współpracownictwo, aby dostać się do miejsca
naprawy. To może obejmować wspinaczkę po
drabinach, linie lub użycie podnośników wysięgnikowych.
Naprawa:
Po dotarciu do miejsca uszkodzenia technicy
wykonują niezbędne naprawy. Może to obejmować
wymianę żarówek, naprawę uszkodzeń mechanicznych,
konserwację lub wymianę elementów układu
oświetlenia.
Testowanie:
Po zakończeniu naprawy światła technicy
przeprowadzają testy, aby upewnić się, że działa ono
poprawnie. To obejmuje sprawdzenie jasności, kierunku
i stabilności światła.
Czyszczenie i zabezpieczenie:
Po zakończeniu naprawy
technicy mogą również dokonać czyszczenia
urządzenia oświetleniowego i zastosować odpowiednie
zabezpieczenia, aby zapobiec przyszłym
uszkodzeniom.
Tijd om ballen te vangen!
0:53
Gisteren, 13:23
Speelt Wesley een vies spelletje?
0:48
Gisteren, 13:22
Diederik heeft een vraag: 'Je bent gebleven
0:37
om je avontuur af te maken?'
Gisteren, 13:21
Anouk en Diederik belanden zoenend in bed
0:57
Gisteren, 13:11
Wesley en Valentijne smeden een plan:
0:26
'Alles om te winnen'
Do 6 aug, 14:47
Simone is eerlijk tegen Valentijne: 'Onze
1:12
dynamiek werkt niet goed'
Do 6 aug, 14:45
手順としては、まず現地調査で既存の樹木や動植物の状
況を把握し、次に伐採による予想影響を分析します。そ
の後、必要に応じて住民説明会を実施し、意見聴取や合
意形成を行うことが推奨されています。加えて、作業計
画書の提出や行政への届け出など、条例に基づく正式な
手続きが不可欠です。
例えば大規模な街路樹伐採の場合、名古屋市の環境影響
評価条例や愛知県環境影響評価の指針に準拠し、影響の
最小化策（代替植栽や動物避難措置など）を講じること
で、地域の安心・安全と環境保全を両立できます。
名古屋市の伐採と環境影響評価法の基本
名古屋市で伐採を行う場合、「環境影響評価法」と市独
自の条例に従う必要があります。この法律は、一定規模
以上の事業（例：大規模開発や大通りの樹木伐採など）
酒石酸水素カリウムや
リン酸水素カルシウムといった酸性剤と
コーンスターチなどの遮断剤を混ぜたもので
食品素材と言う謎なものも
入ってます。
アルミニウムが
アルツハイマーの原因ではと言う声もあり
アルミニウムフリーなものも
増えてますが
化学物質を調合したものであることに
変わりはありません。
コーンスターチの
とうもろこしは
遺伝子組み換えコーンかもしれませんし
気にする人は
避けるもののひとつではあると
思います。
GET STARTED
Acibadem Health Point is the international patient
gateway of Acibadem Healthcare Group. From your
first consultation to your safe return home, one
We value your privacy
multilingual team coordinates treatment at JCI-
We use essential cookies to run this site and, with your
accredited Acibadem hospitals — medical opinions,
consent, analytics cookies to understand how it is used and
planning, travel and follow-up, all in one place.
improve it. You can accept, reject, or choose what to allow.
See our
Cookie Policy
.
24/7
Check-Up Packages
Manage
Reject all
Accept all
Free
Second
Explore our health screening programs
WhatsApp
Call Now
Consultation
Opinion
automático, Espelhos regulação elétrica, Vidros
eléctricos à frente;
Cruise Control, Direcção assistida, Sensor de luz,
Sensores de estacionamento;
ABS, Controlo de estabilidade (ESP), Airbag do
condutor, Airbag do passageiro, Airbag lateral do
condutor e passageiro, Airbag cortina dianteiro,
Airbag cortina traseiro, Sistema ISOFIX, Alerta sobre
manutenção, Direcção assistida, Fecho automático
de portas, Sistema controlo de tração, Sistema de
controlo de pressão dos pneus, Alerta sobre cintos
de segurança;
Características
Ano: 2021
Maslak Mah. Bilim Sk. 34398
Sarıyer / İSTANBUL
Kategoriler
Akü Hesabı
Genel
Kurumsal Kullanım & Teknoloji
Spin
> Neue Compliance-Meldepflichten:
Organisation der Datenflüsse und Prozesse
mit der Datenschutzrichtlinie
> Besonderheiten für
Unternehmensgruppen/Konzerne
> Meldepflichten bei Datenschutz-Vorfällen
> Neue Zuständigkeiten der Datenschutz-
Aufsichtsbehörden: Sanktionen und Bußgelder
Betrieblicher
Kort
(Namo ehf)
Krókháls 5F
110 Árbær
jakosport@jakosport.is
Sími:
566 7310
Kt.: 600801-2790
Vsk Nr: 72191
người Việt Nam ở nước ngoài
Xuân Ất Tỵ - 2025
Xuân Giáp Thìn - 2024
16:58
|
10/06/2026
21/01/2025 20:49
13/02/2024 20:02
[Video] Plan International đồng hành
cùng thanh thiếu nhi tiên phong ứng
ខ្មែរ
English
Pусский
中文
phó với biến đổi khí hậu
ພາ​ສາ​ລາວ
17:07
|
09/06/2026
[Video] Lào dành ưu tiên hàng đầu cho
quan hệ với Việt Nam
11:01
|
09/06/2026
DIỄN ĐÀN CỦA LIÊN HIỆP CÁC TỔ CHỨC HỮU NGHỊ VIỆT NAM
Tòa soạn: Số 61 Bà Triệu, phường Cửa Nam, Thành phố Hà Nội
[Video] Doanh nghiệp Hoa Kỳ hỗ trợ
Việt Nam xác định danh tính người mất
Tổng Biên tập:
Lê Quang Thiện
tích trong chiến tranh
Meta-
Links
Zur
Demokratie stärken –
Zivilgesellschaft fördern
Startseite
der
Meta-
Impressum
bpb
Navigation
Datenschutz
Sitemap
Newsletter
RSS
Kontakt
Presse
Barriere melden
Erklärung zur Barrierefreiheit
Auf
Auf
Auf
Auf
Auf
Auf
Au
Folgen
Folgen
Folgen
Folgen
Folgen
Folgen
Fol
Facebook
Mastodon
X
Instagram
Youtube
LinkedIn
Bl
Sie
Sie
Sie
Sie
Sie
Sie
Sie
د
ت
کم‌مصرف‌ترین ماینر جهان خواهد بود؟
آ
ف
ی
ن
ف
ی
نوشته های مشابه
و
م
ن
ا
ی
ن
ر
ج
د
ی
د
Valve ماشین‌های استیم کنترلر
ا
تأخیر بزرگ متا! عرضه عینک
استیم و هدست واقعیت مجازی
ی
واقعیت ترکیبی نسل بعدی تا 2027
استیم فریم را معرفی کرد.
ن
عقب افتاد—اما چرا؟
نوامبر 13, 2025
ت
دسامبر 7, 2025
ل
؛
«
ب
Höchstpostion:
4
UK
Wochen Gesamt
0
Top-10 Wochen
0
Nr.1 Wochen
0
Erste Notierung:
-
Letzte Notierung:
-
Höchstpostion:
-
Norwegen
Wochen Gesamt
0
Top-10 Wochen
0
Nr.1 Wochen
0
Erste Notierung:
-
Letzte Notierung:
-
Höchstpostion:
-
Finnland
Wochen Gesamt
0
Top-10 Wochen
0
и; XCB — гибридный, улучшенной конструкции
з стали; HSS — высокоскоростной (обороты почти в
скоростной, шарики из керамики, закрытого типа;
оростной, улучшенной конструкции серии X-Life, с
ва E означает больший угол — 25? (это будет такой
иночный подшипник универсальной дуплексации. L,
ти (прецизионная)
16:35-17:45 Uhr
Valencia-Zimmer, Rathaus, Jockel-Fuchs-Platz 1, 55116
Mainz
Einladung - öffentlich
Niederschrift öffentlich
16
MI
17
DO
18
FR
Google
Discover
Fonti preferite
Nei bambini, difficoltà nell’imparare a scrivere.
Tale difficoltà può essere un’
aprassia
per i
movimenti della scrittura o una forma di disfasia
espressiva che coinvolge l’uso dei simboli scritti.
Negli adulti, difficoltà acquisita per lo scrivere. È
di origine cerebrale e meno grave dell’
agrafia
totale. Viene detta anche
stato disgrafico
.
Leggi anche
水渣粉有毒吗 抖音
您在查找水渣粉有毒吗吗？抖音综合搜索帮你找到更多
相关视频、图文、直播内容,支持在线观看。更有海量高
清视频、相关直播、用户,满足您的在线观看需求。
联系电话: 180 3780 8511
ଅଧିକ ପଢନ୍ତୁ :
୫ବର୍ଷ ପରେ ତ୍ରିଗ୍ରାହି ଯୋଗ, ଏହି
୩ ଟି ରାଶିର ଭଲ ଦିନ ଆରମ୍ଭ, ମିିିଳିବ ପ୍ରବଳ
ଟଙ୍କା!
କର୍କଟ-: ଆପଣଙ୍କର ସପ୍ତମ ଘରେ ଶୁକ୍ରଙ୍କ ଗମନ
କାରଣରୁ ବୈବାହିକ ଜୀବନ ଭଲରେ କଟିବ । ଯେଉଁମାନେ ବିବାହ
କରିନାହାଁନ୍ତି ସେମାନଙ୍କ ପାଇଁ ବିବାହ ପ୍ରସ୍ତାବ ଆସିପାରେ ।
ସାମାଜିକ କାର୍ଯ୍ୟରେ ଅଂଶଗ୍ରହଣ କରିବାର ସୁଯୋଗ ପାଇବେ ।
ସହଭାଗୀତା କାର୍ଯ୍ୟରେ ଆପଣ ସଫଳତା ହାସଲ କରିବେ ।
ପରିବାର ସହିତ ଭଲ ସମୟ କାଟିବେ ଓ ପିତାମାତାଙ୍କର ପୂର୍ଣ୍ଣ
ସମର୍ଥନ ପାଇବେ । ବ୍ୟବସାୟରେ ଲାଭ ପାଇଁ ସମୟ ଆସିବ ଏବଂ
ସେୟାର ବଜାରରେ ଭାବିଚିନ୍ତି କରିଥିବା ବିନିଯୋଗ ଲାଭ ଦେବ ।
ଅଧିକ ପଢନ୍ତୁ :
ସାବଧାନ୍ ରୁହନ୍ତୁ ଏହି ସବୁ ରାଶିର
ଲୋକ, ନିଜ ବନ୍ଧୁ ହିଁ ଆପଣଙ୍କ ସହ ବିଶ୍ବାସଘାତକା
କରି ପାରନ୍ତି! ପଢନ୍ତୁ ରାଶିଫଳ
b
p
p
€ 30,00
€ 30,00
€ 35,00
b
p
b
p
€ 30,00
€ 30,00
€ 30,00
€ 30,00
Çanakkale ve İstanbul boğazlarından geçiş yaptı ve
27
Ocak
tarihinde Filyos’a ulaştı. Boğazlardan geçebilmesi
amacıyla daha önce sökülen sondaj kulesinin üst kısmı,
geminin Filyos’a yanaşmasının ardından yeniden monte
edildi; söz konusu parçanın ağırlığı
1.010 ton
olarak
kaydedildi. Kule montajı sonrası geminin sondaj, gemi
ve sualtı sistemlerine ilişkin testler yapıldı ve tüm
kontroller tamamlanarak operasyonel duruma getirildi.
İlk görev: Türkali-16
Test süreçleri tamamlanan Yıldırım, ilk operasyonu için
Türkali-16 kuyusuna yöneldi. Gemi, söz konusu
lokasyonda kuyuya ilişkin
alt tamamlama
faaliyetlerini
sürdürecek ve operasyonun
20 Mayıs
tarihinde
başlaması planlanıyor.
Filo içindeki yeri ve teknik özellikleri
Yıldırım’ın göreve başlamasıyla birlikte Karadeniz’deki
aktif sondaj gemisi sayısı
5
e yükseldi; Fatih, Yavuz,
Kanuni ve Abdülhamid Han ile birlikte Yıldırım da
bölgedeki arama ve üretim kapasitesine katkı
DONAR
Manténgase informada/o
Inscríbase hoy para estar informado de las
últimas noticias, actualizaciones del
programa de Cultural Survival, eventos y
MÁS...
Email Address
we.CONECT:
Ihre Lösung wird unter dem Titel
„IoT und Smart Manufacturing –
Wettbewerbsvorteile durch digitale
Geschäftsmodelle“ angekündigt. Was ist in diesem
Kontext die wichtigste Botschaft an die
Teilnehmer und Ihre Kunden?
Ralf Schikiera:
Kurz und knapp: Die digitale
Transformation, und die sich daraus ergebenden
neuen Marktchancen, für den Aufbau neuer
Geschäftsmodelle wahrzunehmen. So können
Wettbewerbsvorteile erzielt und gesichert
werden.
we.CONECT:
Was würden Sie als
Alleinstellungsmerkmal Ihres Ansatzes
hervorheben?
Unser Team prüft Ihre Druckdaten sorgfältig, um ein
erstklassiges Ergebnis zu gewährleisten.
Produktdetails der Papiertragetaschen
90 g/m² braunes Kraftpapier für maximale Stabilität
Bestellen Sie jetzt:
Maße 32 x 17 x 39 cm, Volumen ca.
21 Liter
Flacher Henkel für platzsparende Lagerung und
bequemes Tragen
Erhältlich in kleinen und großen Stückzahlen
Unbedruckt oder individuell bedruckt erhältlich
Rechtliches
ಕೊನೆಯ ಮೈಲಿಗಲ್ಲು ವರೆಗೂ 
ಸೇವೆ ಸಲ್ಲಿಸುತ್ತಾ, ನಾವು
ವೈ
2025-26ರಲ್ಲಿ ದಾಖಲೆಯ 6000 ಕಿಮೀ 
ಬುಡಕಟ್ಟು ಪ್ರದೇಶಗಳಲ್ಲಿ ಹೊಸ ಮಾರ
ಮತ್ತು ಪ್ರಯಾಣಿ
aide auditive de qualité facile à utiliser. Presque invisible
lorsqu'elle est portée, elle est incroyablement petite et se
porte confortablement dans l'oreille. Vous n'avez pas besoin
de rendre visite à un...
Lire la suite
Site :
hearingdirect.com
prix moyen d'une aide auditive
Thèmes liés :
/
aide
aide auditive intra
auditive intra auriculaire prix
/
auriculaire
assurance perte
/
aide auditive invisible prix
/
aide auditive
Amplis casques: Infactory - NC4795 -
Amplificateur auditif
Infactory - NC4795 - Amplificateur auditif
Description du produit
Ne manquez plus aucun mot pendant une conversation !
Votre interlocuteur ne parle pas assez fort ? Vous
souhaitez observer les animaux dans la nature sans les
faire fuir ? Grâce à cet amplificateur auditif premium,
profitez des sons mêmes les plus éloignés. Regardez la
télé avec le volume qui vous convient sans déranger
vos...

------------------------

**What is required**. Reproduce the text of the rows verbatim, starting at the very first line and ending at the line that contains "We use essential", with both of those lines included.

**Result of this task**.
współpracownictwo, aby dostać się do miejsca
naprawy. To może obejmować wspinaczkę po
drabinach, linie lub użycie podnośników wysięgnikowych.
Naprawa:
Po dotarciu do miejsca uszkodzenia technicy
wykonują niezbędne naprawy. Może to obejmować
wymianę żarówek, naprawę uszkodzeń mechanicznych,
konserwację lub wymianę elementów układu
oświetlenia.
Testowanie:
Po zakończeniu naprawy światła technicy
przeprowadzają testy, aby upewnić się, że działa ono
poprawnie. To obejmuje sprawdzenie jasności, kierunku
i stabilności światła.
Czyszczenie i zabezpieczenie:
Po zakończeniu naprawy
technicy mogą również dokonać czyszczenia
urządzenia oświetleniowego i zastosować odpowiednie
zabezpieczenia, aby zapobiec przyszłym
uszkodzeniom.
Tijd om ballen te vangen!
0:53
Gisteren, 13:23
Speelt Wesley een vies spelletje?
0:48
Gisteren, 13:22
Diederik heeft een vraag: 'Je bent gebleven
0:37
om je avontuur af te maken?'
Gisteren, 13:21
Anouk en Diederik belanden zoenend in bed
0:57
Gisteren, 13:11
Wesley en Valentijne smeden een plan:
0:26
'Alles om te winnen'
Do 6 aug, 14:47
Simone is eerlijk tegen Valentijne: 'Onze
1:12
dynamiek werkt niet goed'
Do 6 aug, 14:45
手順としては、まず現地調査で既存の樹木や動植物の状
況を把握し、次に伐採による予想影響を分析します。そ
の後、必要に応じて住民説明会を実施し、意見聴取や合
意形成を行うことが推奨されています。加えて、作業計
画書の提出や行政への届け出など、条例に基づく正式な
手続きが不可欠です。
例えば大規模な街路樹伐採の場合、名古屋市の環境影響
評価条例や愛知県環境影響評価の指針に準拠し、影響の
最小化策（代替植栽や動物避難措置など）を講じること
で、地域の安心・安全と環境保全を両立できます。
名古屋市の伐採と環境影響評価法の基本
名古屋市で伐採を行う場合、「環境影響評価法」と市独
自の条例に従う必要があります。この法律は、一定規模
以上の事業（例：大規模開発や大通りの樹木伐採など）
酒石酸水素カリウムや
リン酸水素カルシウムといった酸性剤と
コーンスターチなどの遮断剤を混ぜたもので
食品素材と言う謎なものも
入ってます。
アルミニウムが
アルツハイマーの原因ではと言う声もあり
アルミニウムフリーなものも
増えてますが
化学物質を調合したものであることに
変わりはありません。
コーンスターチの
とうもろこしは
遺伝子組み換えコーンかもしれませんし
気にする人は
避けるもののひとつではあると
思います。
GET STARTED
Acibadem Health Point is the international patient
gateway of Acibadem Healthcare Group. From your
first consultation to your safe return home, one
We value your privacy
multilingual team coordinates treatment at JCI-
We use essential cookies to run this site and, with your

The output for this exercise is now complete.